Dimanche dernier à Pont Audemer, tout avait fonctionné. Une natation dans le peloton un velo correct et une course à pied record.

Hier j’ai eu peur d’avoir la journée cauchemar . Une météo de merde, un garage à velo et des transitions en mode mud day, une eau à 16 degrés. Tout cela n’annonçait rien de bon.

Avant de partir je constate que mes lunettes de natation sont un peu graisseuses, je tente de les nettoyer 20 s avant le départ. Rien n’y fera . Je serai forcé de les enlever pour voir où sont les bouées. Tellement préoccupé par mon chemin j’en oublie d’installer ma nage. Non seulement je n’avance pas , mais en plus je zigzague. Et plus de 20 fois je m’arrête tente de nettoyer mes lunettes et pars à la recherche des bouées. La sanction est brutale je sors dans les 10 derniers. Et déjà 2 minutes de retard sur mon plan de marche, pourtant pas très ambitieux sur la natation.

Ah oui bien au chaud devant mon ordinateur j’avais fais un plan pour battre le temps fait l’an dernier : 6heures et 49 secondes. Descendre sous les 6 heures est un minimum. Je vise en fait 5h57. 1h 05 en natation, 2h39 en velo (31 km/h) comme l’an dernier et 2 h 06 (9,5km/h) en CAP : c’est là que je dois gagner l’essentiel des 4 minutes que je veux gagner. Grâce à l’entraînement Jojo je veux battre ce qui était déjà ma meilleure performance sur un half réalisée il y a un an grâce à l’aide de Dom qui m’avait soutenu et motivé tout au long de la Cap.
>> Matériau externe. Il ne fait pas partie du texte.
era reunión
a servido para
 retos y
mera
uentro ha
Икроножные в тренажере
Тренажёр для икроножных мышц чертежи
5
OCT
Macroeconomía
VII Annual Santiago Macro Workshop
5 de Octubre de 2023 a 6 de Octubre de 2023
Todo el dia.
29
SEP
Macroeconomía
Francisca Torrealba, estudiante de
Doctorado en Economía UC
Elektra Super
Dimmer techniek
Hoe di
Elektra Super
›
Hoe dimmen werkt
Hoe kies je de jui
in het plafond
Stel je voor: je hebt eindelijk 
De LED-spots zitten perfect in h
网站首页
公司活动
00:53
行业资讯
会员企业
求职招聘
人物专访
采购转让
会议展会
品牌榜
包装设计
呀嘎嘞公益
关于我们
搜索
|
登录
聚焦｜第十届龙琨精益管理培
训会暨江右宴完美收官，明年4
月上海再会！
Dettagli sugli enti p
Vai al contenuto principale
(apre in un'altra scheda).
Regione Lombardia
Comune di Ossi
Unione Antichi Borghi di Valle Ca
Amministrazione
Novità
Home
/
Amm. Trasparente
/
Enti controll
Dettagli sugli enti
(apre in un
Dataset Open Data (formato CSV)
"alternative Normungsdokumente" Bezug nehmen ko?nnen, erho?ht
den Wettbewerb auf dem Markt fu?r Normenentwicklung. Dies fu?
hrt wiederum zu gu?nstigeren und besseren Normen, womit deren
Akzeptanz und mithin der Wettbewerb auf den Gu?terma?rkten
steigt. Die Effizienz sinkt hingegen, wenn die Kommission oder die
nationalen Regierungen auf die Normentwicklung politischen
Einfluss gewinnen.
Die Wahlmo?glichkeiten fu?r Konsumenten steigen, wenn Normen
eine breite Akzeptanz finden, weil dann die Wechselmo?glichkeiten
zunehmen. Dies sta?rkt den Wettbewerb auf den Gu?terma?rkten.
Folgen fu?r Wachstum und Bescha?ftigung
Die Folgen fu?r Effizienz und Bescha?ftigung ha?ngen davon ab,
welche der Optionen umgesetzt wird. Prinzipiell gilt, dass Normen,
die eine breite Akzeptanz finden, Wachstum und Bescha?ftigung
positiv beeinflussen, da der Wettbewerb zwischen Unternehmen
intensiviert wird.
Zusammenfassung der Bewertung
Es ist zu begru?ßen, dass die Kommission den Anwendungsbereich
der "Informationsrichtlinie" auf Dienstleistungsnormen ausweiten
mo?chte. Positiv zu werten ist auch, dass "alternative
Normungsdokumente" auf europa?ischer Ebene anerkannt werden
Je sors donc de l’eau déprimé, au bord de l’abandon. Les conditions en velo sont correctes , la route est à peu près sèche et peu de vent. Bien moins que l’an dernier. Et pourtant je n’avance pas. Je peine dans tous les faux plats. Je suis piteux dans les côtes. Et j’ai du mal à tenir longtemps la position sur les prolongateurs. Pourtant sorti quasi dernier de la natation je ne double pas grand monde. Alors que la semaine dernière j’avais une pulsion cardiaque un peu supérieure à 140, à Lusigny je ne dépasse que rarement le 120. Et la moyenne s’en ressent . 1km/ h de perdu . Heureusement encore qu’il y avait peu de vent. Au bout de 83 km la sanction est lourde : ce sont presque 5 minutes de plus de perdues sur le tableau de marche.
J’ai eu le temps de ruminer ma déception tout au long des 2 h 45 du velo. L’idée de l’abandon me taraude et quand je pars en CAP je pense bâcher au bout de quelques km. Dès que les jambes seront lourdes et si elles sont aussi mauvaises qu’en vélo ça ne devrait pas tarder.

En plus un besoin naturel s’impose dès les premiers mètres de la course à pied. Interminable . Mon compteur décomptera 1 min 21s d’arrêt. ( encore un mauvais record ) .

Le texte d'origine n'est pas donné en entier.